Но есть и обратная сторона медали – в России животные в гражданском законодательстве до сих пор признаются вещами, наравне с бумагой, металлом или домохозяйством. Но в нашем законодательстве есть и понимание о привязанности, оно закреплено при спорах с животными и в случаях их изъятия. Таким образом, в России этот механизм прописан, в отношении, например, безнадзорных животных, которые потерялись. Кто-то нашел, например, такое животное, взял себе, и в течение шести месяцев его могут забрать по суду. Если прошло больше времени, то прямо прописано в нашем Гражданском кодексе, что суд учитывает привязанность. Эту самую привязанность не учли в деле Конституционного суда Эквадора. Но то, что это вышло на такой уровень, как Конституционный суд, безусловно, заслуживает внимания в международном праве и конституционном праве стран. В нашей стране права животных так высоко не поднимались.
- Общепринято, что впереди планеты всей именно европейские защитники прав животных. А выясняется, что нет, выясняется, что в Латинской Америке на государственном законодательном уровне, на уровне Конституционного суда принимаются такие решения. То есть они сейчас лидируют в этом направлении?
Александр Зорин: Да, безусловно. У европейцев тоже есть законодательство, но мне кажется, что оно извращенное. Например, в Германии Бундестаг принял законопроект о кастрации поросят. Их кастрируют для того, чтобы они набирали вес и их мясо не пахло. Что это, как не издевательство? Потом те же немцы говорят французам, когда они привозят на ярмарки фуа-гра, что те издеваются над утками, раскармливая их, чтобы их печень распухла, и не пускают их на сельскохозяйственные выставки. При этом во Франции есть закон о том, что фуа-гра – их национальное достояние. У европейцев двойные стандарты. Они, ведя экономические войны с соседями, прикрываются заботой о животных. Например, чтобы не пускать французские товары на немецкий рынок. В Германии существует уголовное наказание за зоофилию. В России такого нет.
В США был случай, когда студент отказался вскрывать животное для медицинских опытов, проводить так называемую вивисекцию. За это он был отчислен из медицинского университета. Суд постановил, что он должен быть допущен к сдаче экзаменов из его гуманного отношения к животным, ему разрешили не проводить вивисекцию. В России также запрещены опыты без анестезии над животными.
- В Эквадоре прецедентное право или нет? Если прецедентное, то дело Эстреллиты – это уровень закона, и все остальные решения будут приниматься именно так.
Александр Зорин: В любом государстве идет единая практика. Решения Конституционного суда в каждой стране являются главенствующими. Поэтому как решил Конституционный суд, так и будет происходить. Но еще раз говорю, нужно внимательно читать, что решил суд. Дали людям право защищать обезьян по правам, сходным с правами человека, это очень важно отметить.
То есть правовой революции не произошло. Не пойдут животные ни в суд, ни в государственные органы требовать своей защиты, таких прав не возникло. В независимом Эквадоре у людей появилось право защищать свое домашнее животное, не свое животное и любое покушение на природную среду.
У нас этого нет, у нас суд скажет, что твой интерес не затронут, животное тебе не принадлежит, поэтому в суд подавать ты не можешь, правового интереса нет. А у них теперь каждый человек сможет защищать любое животное на территории своей страны, пользуясь этим решением Конституционного суда, в том числе и по отношению к привязанности к человеку. Этого у них в законодательстве не было, а теперь появилось.
═══
-- Задание --
Воспроизведите без изменений часть текста о правах животных: всё от слов «- В Эквадоре» и до слов «очень важно отметить.» включительно.

(Сохранённые записи данных)
═══
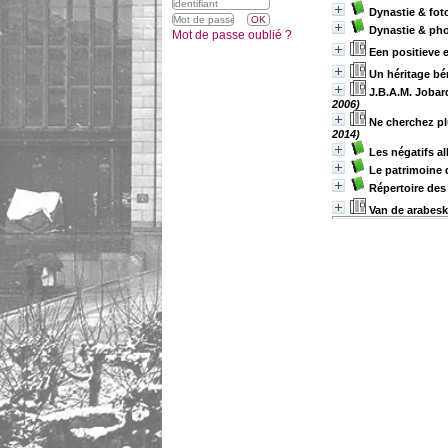
Dynastie & fot
Dynastie & ph
Mot de passe oublié ?
Een positieve 
Un héritage bé
J.B.A.M. Jobar
2006)
Ne cherchez pl
2014)
Les négatifs a
Le patrimoine 
Répertoire des 
Van de arabesk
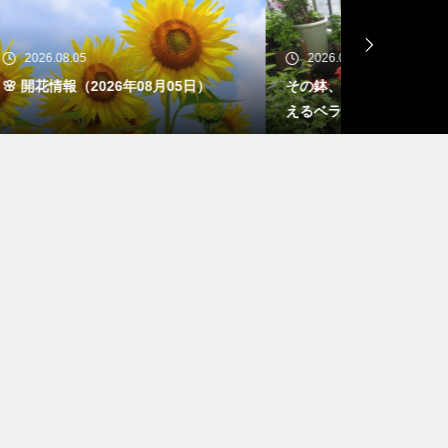
2026.08.05
2026.08.04
）
その鉢、落ちてきませんか 地震に備
🌸 開花情報（
えるベランダと庭の安全点検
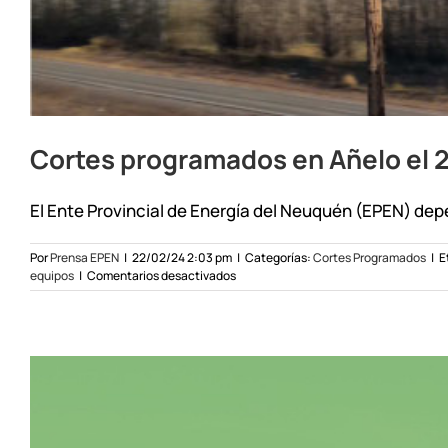
Cortes programados en Añelo el 
El Ente Provincial de Energía del Neuquén (EPEN) depe
Por
Prensa EPEN
|
22/02/24 2:03 pm
|
Categorías:
Cortes Programados
|
E
en
equipos
|
Comentarios desactivados
Cortes
programados
en
Añelo
el
24/02/24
═══
-- Ответ к заданию --
- В Эквадоре прецедентное право или нет? Если прецедентное, то дело Эстреллиты – это уровень закона, и все остальные решения будут приниматься именно так.
Александр Зорин: В любом государстве идет единая практика. Решения Конституционного суда в каждой стране являются главенствующими. Поэтому как решил Конституционный суд, так и будет происходить. Но еще раз говорю, нужно внимательно читать, что решил суд. Дали людям право защищать обезьян по правам, сходным с правами человека, это очень важно отметить.